My inclination is to just go ahead and make the change, especially since it will be very good when reading in from lower precision formats, but I'd appreciate any feedback.

swails commented 8 years ago

I'm actually starting to rethink this. Here's my situation:

I built a solvent box in tleap, and wrote a PDB file because, well, that's the only file that every program out there knows how to run with. The CRYST1 record was written with the 109.47 values for unit cell angles, since that's what fits in the space allotted to it.

However, I took that box and ran with it in OpenMM. Which means that I'm not really running a true truncated octahedron -- I'm running something that's very close. If cpptraj implicitly changes this, then cpptraj will not be computing images the same way that OpenMM does.

Same thing applies for cpptraj and sander -- unless cpptraj uses exactly the same values for the angles that sander and pmemd do, its imaging will be ever so slightly different (and that difference I would expect to be magnified when wrapping or unwrapping a very long trajectory).

In this case, cpptraj is best off not guessing.

But on the flipside, if someone runs a calculation with high-precision input (like Amber inpcrd/restart) and generates a low-precision trajectory (like PDB), then the box that you read in from the trajectory will be wrong compared to what's really being used by the simulation package. In which case the "correct" thing to do would be to use the truncated octahedron dimensions. But that said, the coordinates are probably equally low-precision, so perhaps that's not terribly important...

So things I think we need to quantify before we decide what to do:

Take a very long wrapped trajectory (microsecond-scale) with a truncated octahedron. Unwrap it with the exact box dimensions defined by the trajectory (NetCDF preferably). Then wrap it setting the angles to 109.47. What is the net distance of each atom wrt its "new" position in this re-wrapped trajectory? This will give us an estimate of what kind of uncertainty range we're dealing with here. If it's even on the order of an Angstrom, I think that's bad.

swails commented 8 years ago

I don't think either of the scenarios I described is "rare". My issue is that the first one does not really have a workaround -- if your box is close to a trunc. oct., cpptraj changes it and nothing can be done about it.

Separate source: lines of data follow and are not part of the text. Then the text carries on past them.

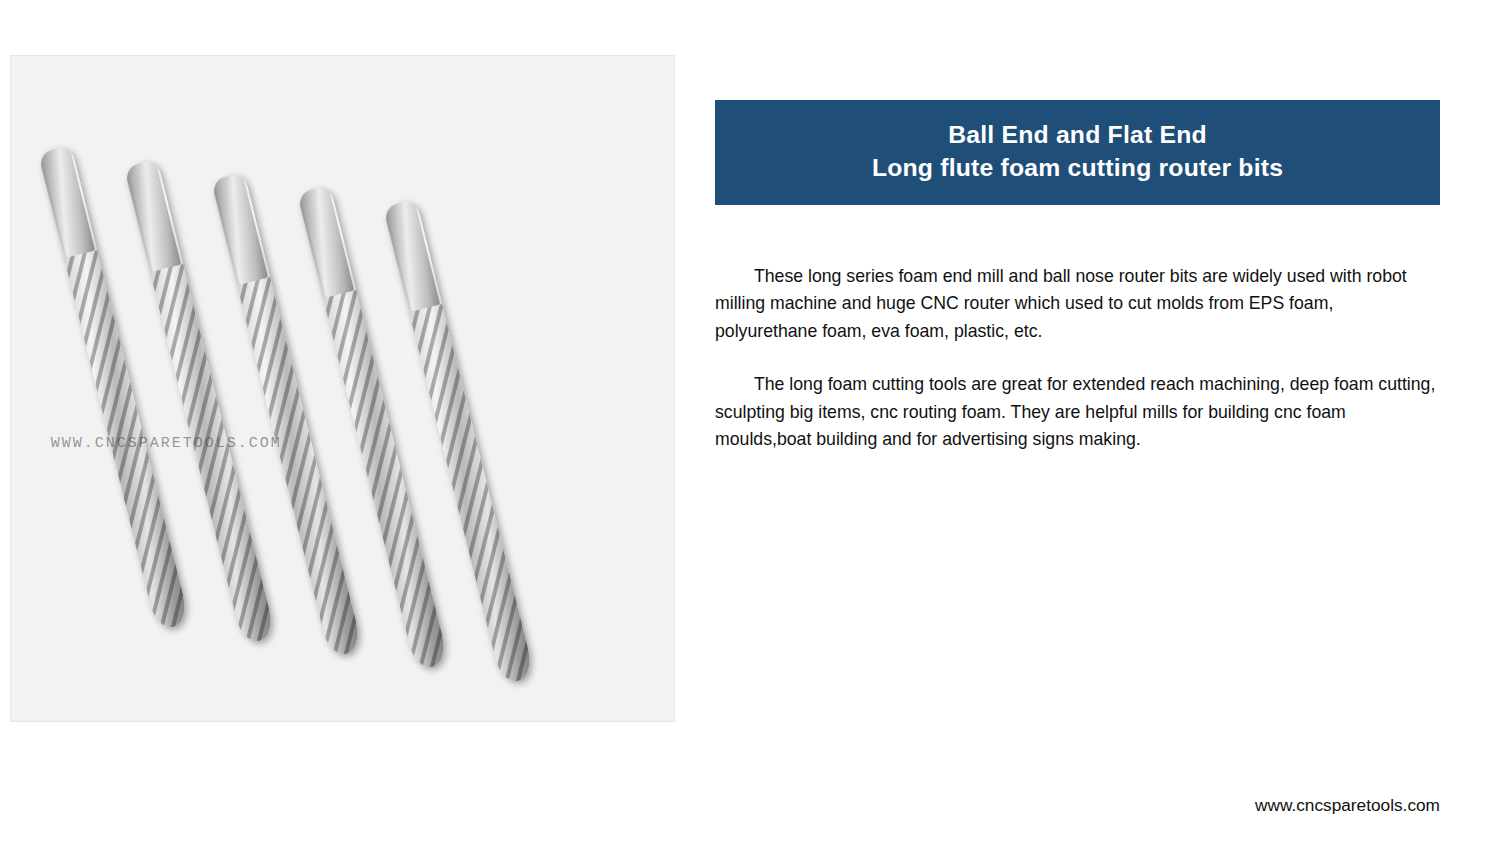WWW.CNCSPARETOOLS.COM
Ball End and Flat End
Long flute foam cutting router bits
These long series foam end mill and ball nose router bits are widely used with robot milling machine and huge CNC router which used to cut molds from EPS foam, polyurethane foam, eva foam, plastic, etc.
The long foam cutting tools are great for extended reach machining, deep foam cutting, sculpting big items, cnc routing foam. They are helpful mills for building cnc foam moulds,boat building and for advertising signs making.
www.cncsparetools.com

In the latter situation, the workaround is to use a less-stupid trajectory format with higher precision.

drroe commented 8 years ago

If cpptraj implicitly changes this, then cpptraj will not be computing images the same way that OpenMM does.

Yeah, I thought about this. My tentative solution was to only change to the internal truncated octahedron angle if the delta from the "real" truncated octahedron angle is greater than some epsilon.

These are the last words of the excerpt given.